Records supplied =
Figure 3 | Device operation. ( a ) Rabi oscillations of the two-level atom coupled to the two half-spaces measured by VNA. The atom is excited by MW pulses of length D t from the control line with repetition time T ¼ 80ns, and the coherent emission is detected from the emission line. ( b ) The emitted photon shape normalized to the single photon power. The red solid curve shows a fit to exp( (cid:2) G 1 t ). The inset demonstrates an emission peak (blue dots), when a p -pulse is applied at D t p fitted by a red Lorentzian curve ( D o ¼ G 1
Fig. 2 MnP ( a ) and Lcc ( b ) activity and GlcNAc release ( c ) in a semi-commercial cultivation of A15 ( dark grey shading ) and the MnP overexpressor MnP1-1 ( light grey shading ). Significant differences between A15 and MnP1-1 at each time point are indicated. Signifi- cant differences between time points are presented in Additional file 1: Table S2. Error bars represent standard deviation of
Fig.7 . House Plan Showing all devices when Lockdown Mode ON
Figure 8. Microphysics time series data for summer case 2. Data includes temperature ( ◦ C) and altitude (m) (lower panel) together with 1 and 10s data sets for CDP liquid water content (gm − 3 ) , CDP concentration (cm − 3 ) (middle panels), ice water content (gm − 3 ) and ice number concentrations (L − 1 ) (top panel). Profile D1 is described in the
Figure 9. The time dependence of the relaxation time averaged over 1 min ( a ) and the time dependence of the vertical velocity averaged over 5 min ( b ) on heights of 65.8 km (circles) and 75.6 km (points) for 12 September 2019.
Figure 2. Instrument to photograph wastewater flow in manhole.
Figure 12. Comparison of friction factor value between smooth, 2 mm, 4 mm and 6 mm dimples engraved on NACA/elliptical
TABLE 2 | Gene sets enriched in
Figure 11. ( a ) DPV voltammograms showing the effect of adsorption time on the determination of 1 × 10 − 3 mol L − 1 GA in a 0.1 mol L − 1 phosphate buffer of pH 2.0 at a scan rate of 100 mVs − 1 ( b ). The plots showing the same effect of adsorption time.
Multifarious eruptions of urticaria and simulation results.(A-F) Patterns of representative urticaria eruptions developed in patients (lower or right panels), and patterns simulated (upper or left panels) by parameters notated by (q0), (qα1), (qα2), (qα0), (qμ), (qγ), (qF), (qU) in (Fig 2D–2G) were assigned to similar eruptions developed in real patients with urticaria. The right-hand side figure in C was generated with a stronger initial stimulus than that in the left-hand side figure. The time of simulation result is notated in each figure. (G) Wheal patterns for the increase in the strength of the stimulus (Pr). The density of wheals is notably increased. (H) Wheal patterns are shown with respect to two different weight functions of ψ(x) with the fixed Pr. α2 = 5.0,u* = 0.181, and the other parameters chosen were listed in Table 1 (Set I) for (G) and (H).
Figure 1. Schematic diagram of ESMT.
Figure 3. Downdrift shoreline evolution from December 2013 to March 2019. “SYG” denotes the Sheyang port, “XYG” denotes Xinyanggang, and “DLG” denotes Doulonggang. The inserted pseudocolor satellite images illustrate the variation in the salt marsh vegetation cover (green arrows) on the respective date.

Problem details = Everything above from the line containing "Fig.7 . House" through the line containing "Figure 8. Microphysics" must be copied exactly. Nothing outside that range belongs in the answer.

Exercise result =
Fig.7 . House Plan Showing all devices when Lockdown Mode ON
Figure 8. Microphysics time series data for summer case 2. Data includes temperature ( ◦ C) and altitude (m) (lower panel) together with 1 and 10s data sets for CDP liquid water content (gm − 3 ) , CDP concentration (cm − 3 ) (middle panels), ice water content (gm − 3 ) and ice number concentrations (L − 1 ) (top panel). Profile D1 is described in the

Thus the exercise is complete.